The author does not tell us a lot about Sylvie except that she was gay and had been in a relationship with the love of her life, Gail. But we do learn a lot about the three other friends.
- Jude is a forever-single restauranteur who is in a decades-old relationship with a wealthy married man named Daniel.
- Adele is an actress who has had her moments of success, but perhaps who stayed in the theater too long without ever getting a “proper job.” When we meet her, she’s broke, but ever-hopeful. As the author says, “To be an actress was to hold a permanent ticket in a magnificent global lottery. It was one of the things that kept you going, the fantasy possibility of sudden fame, riches raining down upon you. She’d seen it happen often enough. It could still happen even later in life.”
- Wendy is the only one who had children. As we meet her, she is not on good terms with either of her adult children and she is still shaken by the long-ago death of her husband, Lance. She does not, however have money problems. She has three sources of income. She wrote a book that is world-famous and still used in universities around the globe. She is an academic with a retirement fund. Lance’s clever investments help out as well. In spite of all this, she still wants more from life. She wants to write another blockbuster book.
::::::
CHALLENGES:
a) List every person named in the review excerpt.
b) According to the review excerpt, what is Adele's profession?
c) Please pick up the review excerpt after its final sentence and write a short continuation in the same style.

SOURCE EXCERPT:
::::::
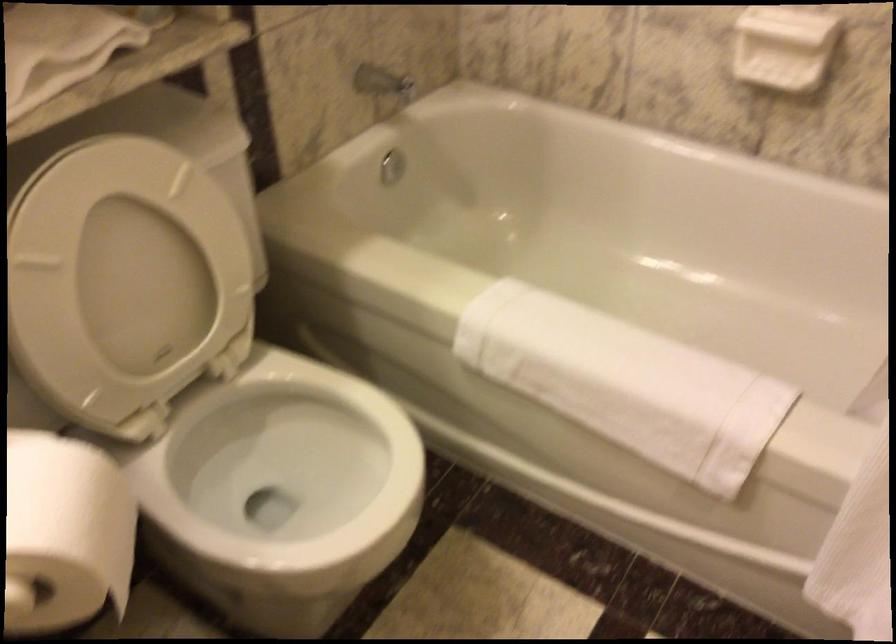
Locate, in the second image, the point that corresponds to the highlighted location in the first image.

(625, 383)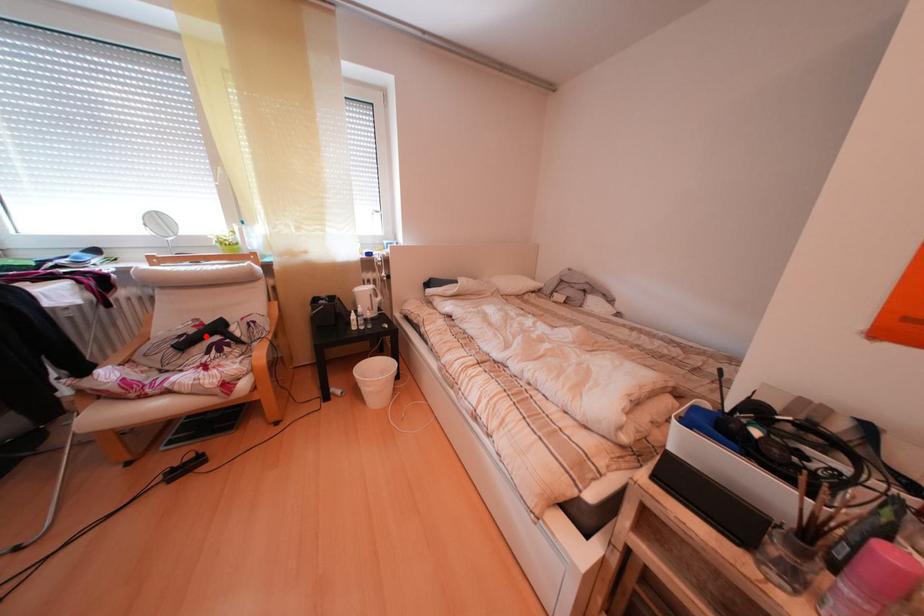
::::::
PER-TASK ANSWERS:
a) Sylvie, Gail, Jude, Daniel, Adele, Wendy, Lance

b) She is an actress.

c)
Another character that needs introduction is Wendy’s ancient dog, Finn. Readers will be broken-hearted over how disabled Finn is. Perhaps it is because I am not a pet lover that I wondered repeatedly why Wendy did not put him down?
I am not sure why the writer included this ancient pet, but I’m guessing she used him to give us the aging process once removed from humans. But with protagonists in their seventies, it’s hard to keep that topic at bay. Jude’s thoughts while looking at Finn do not help: “This [is] what [happens] to animals, and to humans: [we are] all failure and collapse, all decay. It [is] pitiful”
In spite of this, by book’s end, Jude is starting a new phase of her life. Adele is still looking for her big break. Wendy sees signs of big things on the horizon. And together the three friends brace themselves for what comes next.